Ten years after their bloody conflict over the Falkland Islands, Argentina and Britain are engaged in a painstaking dialogue that Argentines hope will lead eventually to their recovery of the disputed territory.
The two countries cannot avoid a lingering aftertaste of bitterness as they mark the war's 10th anniversary. But both governments seem eager to smooth out rough spots as they negotiate patiently on new measures of accommodation and cooperation.
BACKGROUND: Argentina has never given up its claim to the South Atlantic islands--which it calls the Malvinas--since Britain seized them in 1833. On April 2, 1982, the military government then ruling Argentina invaded the islands, which lie 300 miles from Argentina and 8,000 miles from Britain.
Britain counterattacked with a naval task force, and fighting left more than 900 dead before final British victory on June 14. Democracy returned to Argentina in 1983. London and Buenos Aires resumed full diplomatic ties in 1990.
Still, Britain has steadfastly refused to discuss the issue of sovereignty over the islands. London rejects any proposal opposed by representatives of the 2,000 islanders, who still show symptoms of allergy to all things Argentine. The local island government, for example, wants no transportation links with Argentina, so none are planned.
KEY ISSUES: Commercial flights are expected to begin soon between the islands and Uruguay, just across the River Plate from Buenos Aires.
Argentine officials see that as progress toward re-establishing a link with the island, because it will be easy for islanders landing in Montevideo to pop over to Buenos Aires for shopping or visits with Anglo-Argentine relatives.
Meanwhile, trade between Britain and Argentina has been increasing steadily. And British investors have bought major shares of privatized state enterprises here.

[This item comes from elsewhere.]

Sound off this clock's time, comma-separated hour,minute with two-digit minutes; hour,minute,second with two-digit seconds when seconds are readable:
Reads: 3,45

Since last year, the two governments have been cooperating on the conservation of fisheries around the Falklands. A joint commission on petroleum exploration, a key issue in the mending relationship, held its first meeting in February and is to meet again in June.
Both countries hope to reach some kind of agreement that will permit seismic tests for oil-bearing formations in the disputed undersea territory. Exploration firms are unlikely to accept the work without a clear understanding for dividing oil rights.

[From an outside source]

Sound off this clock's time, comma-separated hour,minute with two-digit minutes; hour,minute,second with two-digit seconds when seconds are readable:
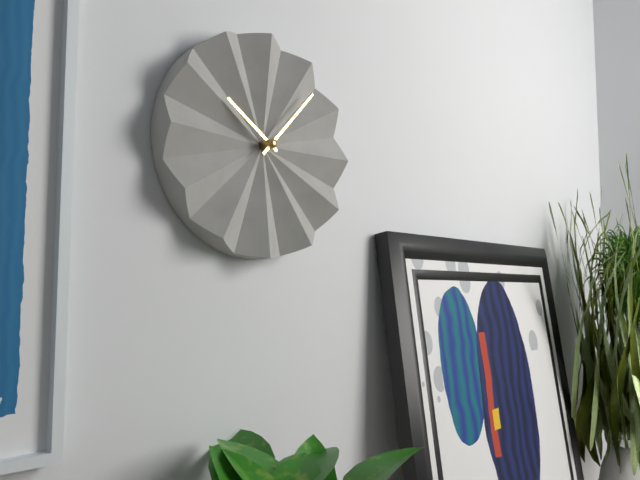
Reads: 10,07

But inventing a formula that gets around the sovereignty dispute won't be easy.
OUTLOOK: Argentina hopes that by showing a reasonable attitude on economic issues, it will begin to persuade the British and Falklanders that this country can be a reliable and trusted friend.

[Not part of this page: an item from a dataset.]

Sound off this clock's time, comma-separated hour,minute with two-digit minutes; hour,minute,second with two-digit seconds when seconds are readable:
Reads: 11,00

At the same time, Argentine authorities predict that their nation's recent successes in strengthening democratic institutions and putting the national economy in order will further contribute to a climate of confidence.
Then could come economic integration between Argentina and the Falklands, the Argentines suggest, and then perhaps talks on sovereignty.
"The moment will come when it will be natural for us to talk about that subject," an Argentine official said.
President Carlos Menem was more emphatic in remarks made on the 10th anniversary of the 1982 invasion: "Sooner or later, maybe before the year 2000, we will recover the Malvinas Islands without shedding a drop of blood."